> _WHAT IS REQUIRED_
Beginning with the line below that contains "Argentina. redaccion@inforegion.com.ar Tel: 54-11-4283-0062" and ending with the line that contains "trong lĩnh cung cấp rượu ngoại, rượu mạnh.", retype every line exactly. Pictures are not copied.

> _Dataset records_
========================================

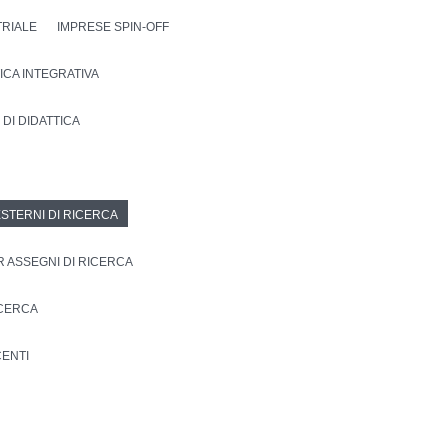
TRIALE
IMPRESE SPIN-OFF
TTICA INTEGRATIVA
 DI DIDATTICA
ESTERNI DI RICERCA
R ASSEGNI DI RICERCA
ICERCA
ENTI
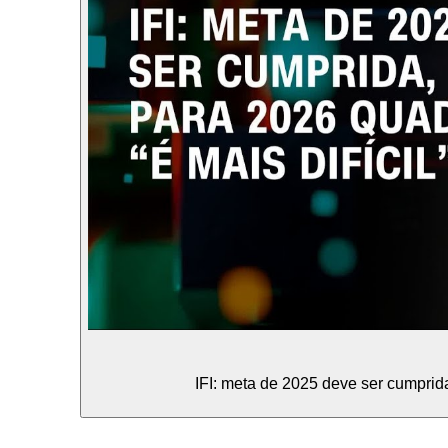
IFI: meta de 2025 deve ser cumprid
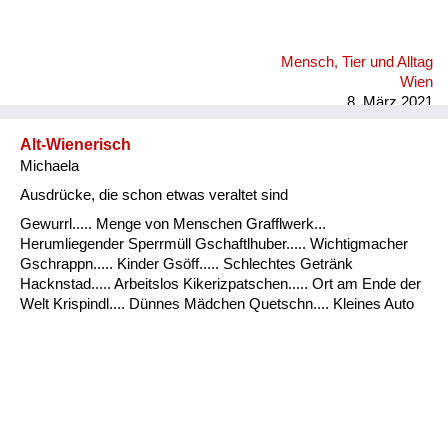
Mensch, Tier und Alltag
Wien
8. März 2021
Alt-Wienerisch
Michaela
Ausdrücke, die schon etwas veraltet sind
Gewurrl..... Menge von Menschen Grafflwerk...
Herumliegender Sperrmüll Gschaftlhuber..... Wichtigmacher
Gschrappn..... Kinder Gsöff..... Schlechtes Getränk
Hacknstad..... Arbeitslos Kikerizpatschen..... Ort am Ende der
Welt Krispindl.... Dünnes Mädchen Quetschn.... Kleines Auto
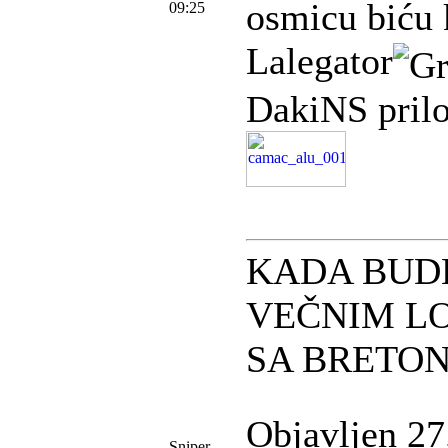
osmicu biću 
09:25
Lalegator
DakiNS prilo
KADA BUD
VEČNIM L
SA BRETO
Objavljen 27
Sniper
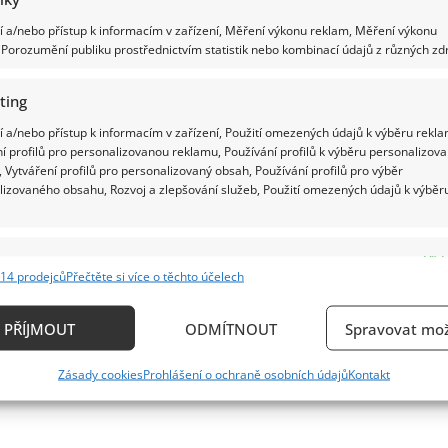
 a/nebo přístup k informacím v zařízení, Měření výkonu reklam, Měření výkonu
Porozumění publiku prostřednictvím statistik nebo kombinací údajů z různých zdr
ting
 a/nebo přístup k informacím v zařízení, Použití omezených údajů k výběru rekla
í profilů pro personalizovanou reklamu, Používání profilů k výběru personalizov
 Vytváření profilů pro personalizovaný obsah, Používání profilů pro výběr
lizovaného obsahu, Rozvoj a zlepšování služeb, Použití omezených údajů k výběr
e
Vždy
14 prodejců
Přečtěte si více o těchto účelech
ání a kombinování údajů z jiných zdrojů údajů, Propojení různých zařízení,
kace zařízení na základě automaticky přenášených informací.
PŘÍJMOUT
ODMÍTNOUT
Spravovat mož
ání přesných údajů o zeměpisné poloze, Identifikace zařízení n
Zásady cookies
Prohlášení o ochraně osobních údajů
Kontakt
ě aktivně vyžádaných informací.
ění bezpečnosti, předcházení a zjišťování podvodů a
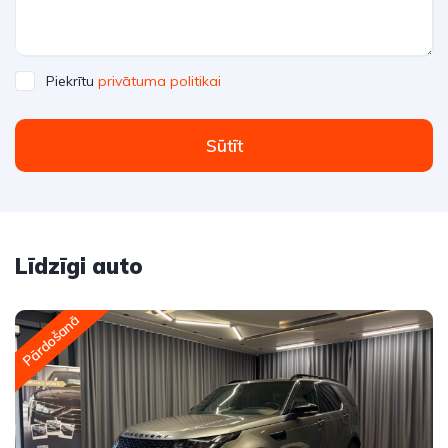
Piekrītu
privātuma politikai
Sūtīt
Līdzīgi auto
Pārdošanā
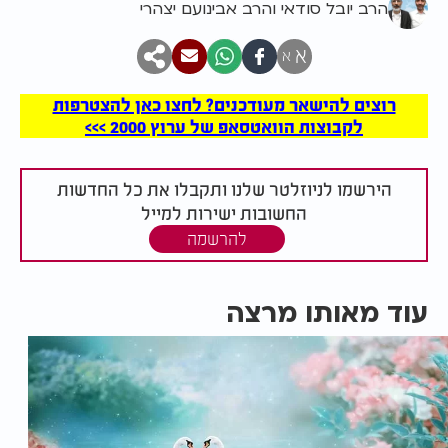
הרב יובל סודאי והרב אבינועם יצהרי
א
א
רוצים להישאר מעודכנים? לחצו כאן להצטרפות
לקבוצות הוואטסאפ של ערוץ 2000 >>>
הירשמו לניוזלטר שלנו ותקבלו את כל החדשות
החשובות ישירות למייל
להרשמה
עוד מאותו מרצה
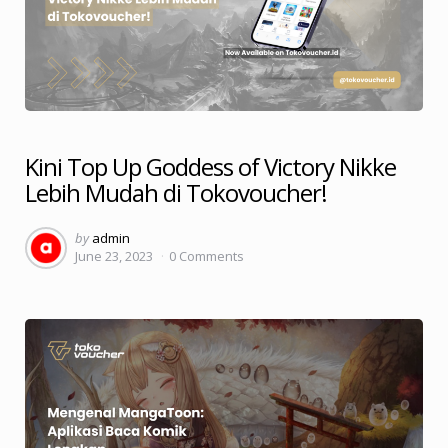
Kini Top Up Goddess of Victory Nikke
Lebih Mudah di Tokovoucher!
Posted
by
admin
June 23, 2023
0
Comments
by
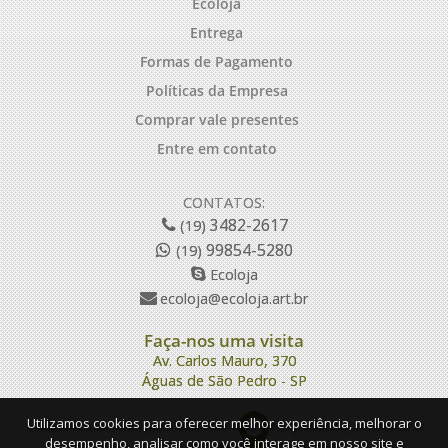
Ecoloja
Entrega
Formas de Pagamento
Políticas da Empresa
Comprar vale presentes
Entre em contato
CONTATOS:
3482-2617
(19)
99854-5280
(19)
Ecoloja
ecoloja@ecoloja.art.br
Faça-nos uma visita
Av. Carlos Mauro, 370
Águas de São Pedro - SP
Utilizamos cookies para oferecer melhor experiência, melhorar o
desempenho, analisar como você interage em nosso site e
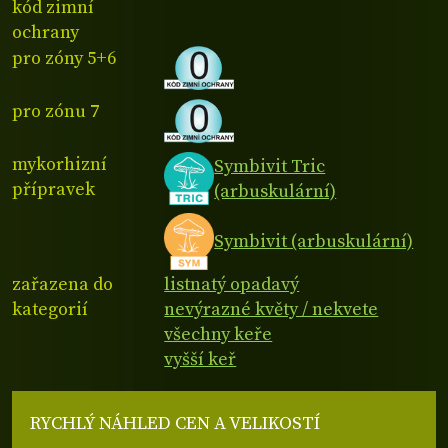
kód zimní
ochrany
pro zóny 5+6
pro zónu 7
mykorhizní
Symbivit Tric
přípravek
(arbuskulární)
Symbivit (arbuskulární)
zařazena do
listnatý opadavý
kategorií
nevýrazné květy / nekvete
všechny keře
vyšší keř
RYCHLÝ NÁHLED CEN A VELIKOSTÍ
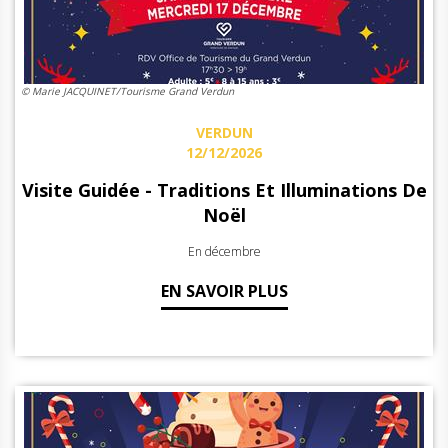
© Marie JACQUINET/Tourisme Grand Verdun
VERDUN
12/12/2026
Visite Guidée - Traditions Et Illuminations De
Noël
En décembre
EN SAVOIR PLUS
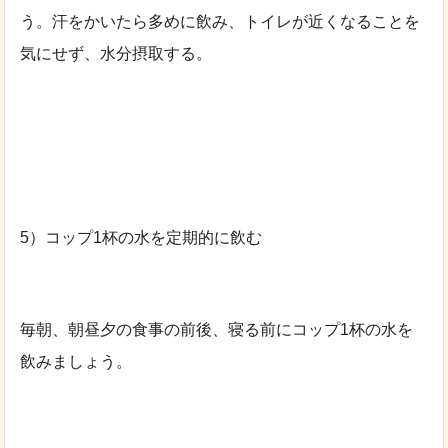
う。汗をかいたら多めに飲み、トイレが近くなることを
気にせず、水分摂取する。
5）コップ1杯の水を定期的に飲む
毎朝、朝昼夕の食事の前後、寝る前にコップ1杯の水を
飲みましょう。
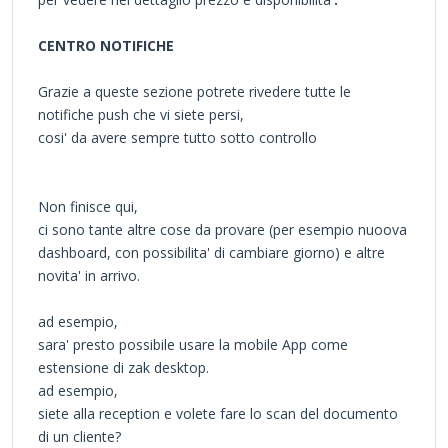
CENTRO NOTIFICHE
Grazie a queste sezione potrete rivedere tutte le
notifiche push che vi siete persi,
cosi' da avere sempre tutto sotto controllo
Non finisce qui,
ci sono tante altre cose da provare (per esempio nuoova
dashboard, con possibilita' di cambiare giorno) e altre
novita' in arrivo.
ad esempio,
sara' presto possibile usare la mobile App come
estensione di zak desktop.
ad esempio,
siete alla reception e volete fare lo scan del documento
di un cliente?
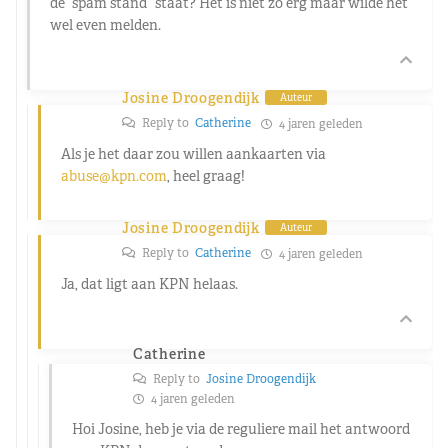
de “spam stand” staat? Het is niet zo erg maar wilde het
wel even melden.
Josine Droogendijk
Auteur
Reply to
Catherine
4 jaren geleden
Als je het daar zou willen aankaarten via
abuse@kpn.com
, heel graag!
Josine Droogendijk
Auteur
Reply to
Catherine
4 jaren geleden
Ja, dat ligt aan KPN helaas.
Catherine
Reply to
Josine Droogendijk
4 jaren geleden
Hoi Josine, heb je via de reguliere mail het antwoord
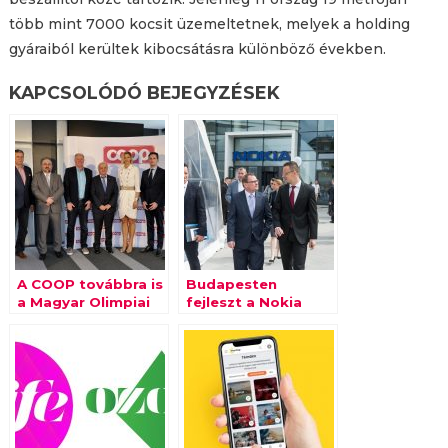
több mint 7000 kocsit üzemeltetnek, melyek a holding
gyáraiból kerültek kibocsátásra különböző években.
KAPCSOLÓDÓ BEJEGYZÉSEK
A COOP továbbra is
Budapesten
a Magyar Olimpiai
fejleszt a Nokia
Csapat támogatója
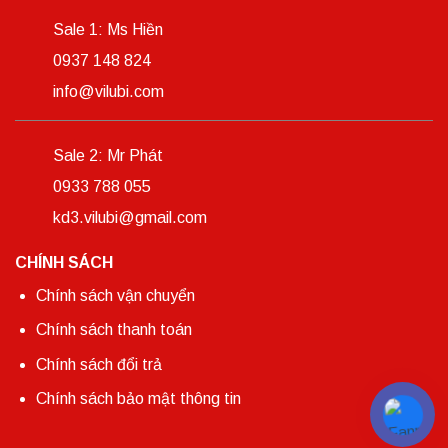
Sale 1: Ms Hiền
0937 148 824
info@vilubi.com
Sale 2: Mr Phát
0933 788 055
kd3.vilubi@gmail.com
CHÍNH SÁCH
Chính sách vận chuyển
Chính sách thanh toán
Chính sách đổi trả
Chính sách bảo mật thông tin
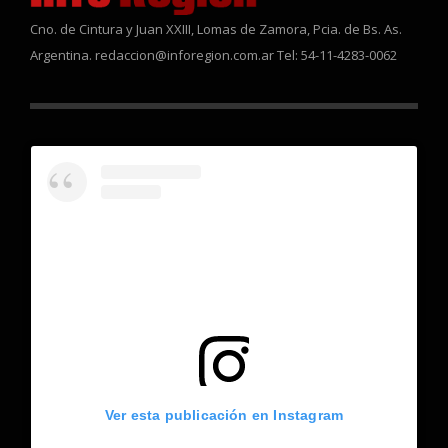
Cno. de Cintura y Juan XXIII, Lomas de Zamora, Pcia. de Bs. As.
Argentina. redaccion@inforegion.com.ar Tel: 54-11-4283-0062
Ver esta publicación en Instagram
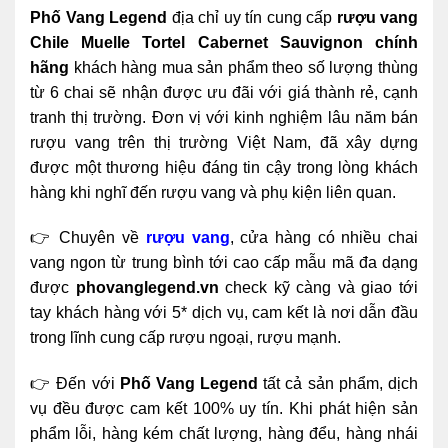
Phố Vang Legend
địa chỉ uy tín cung cấp
rượu vang
Chile Muelle Tortel Cabernet Sauvignon chính
hãng
khách hàng mua sản phẩm theo số lượng thùng
từ 6 chai sẽ nhận được ưu đãi với giá thành rẻ, cạnh
tranh thị trường. Đơn vị với kinh nghiệm lâu năm bán
rượu vang trên thị trường Việt Nam, đã xây dựng
được một thương hiệu đáng tin cậy trong lòng khách
hàng khi nghĩ đến rượu vang và phụ kiện liên quan.
👉 Chuyên về
rượu vang
, cửa hàng có nhiều chai
vang ngon từ trung bình tới cao cấp mẫu mã đa dạng
được
phovanglegend.vn
check kỹ càng và giao tới
tay khách hàng với 5* dịch vụ, cam kết là nơi dẫn đầu
trong lĩnh cung cấp rượu ngoại, rượu mạnh.
👉 Đến với
Phố Vang Legend
tất cả sản phẩm, dịch
vụ đều được cam kết 100% uy tín. Khi phát hiện sản
phẩm lỗi, hàng kém chất lượng, hàng đểu, hàng nhái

========================================

> _YOUR SOLUTION_
Argentina. redaccion@inforegion.com.ar Tel: 54-11-4283-0062
Ver esta publicación en Instagram
Phố Vang Legend
địa chỉ uy tín cung cấp
rượu vang
Chile Muelle Tortel Cabernet Sauvignon chính
hãng
khách hàng mua sản phẩm theo số lượng thùng
từ 6 chai sẽ nhận được ưu đãi với giá thành rẻ, cạnh
tranh thị trường. Đơn vị với kinh nghiệm lâu năm bán
rượu vang trên thị trường Việt Nam, đã xây dựng
được một thương hiệu đáng tin cậy trong lòng khách
hàng khi nghĩ đến rượu vang và phụ kiện liên quan.
👉 Chuyên về
rượu vang
, cửa hàng có nhiều chai
vang ngon từ trung bình tới cao cấp mẫu mã đa dạng
được
phovanglegend.vn
check kỹ càng và giao tới
tay khách hàng với 5* dịch vụ, cam kết là nơi dẫn đầu
trong lĩnh cung cấp rượu ngoại, rượu mạnh.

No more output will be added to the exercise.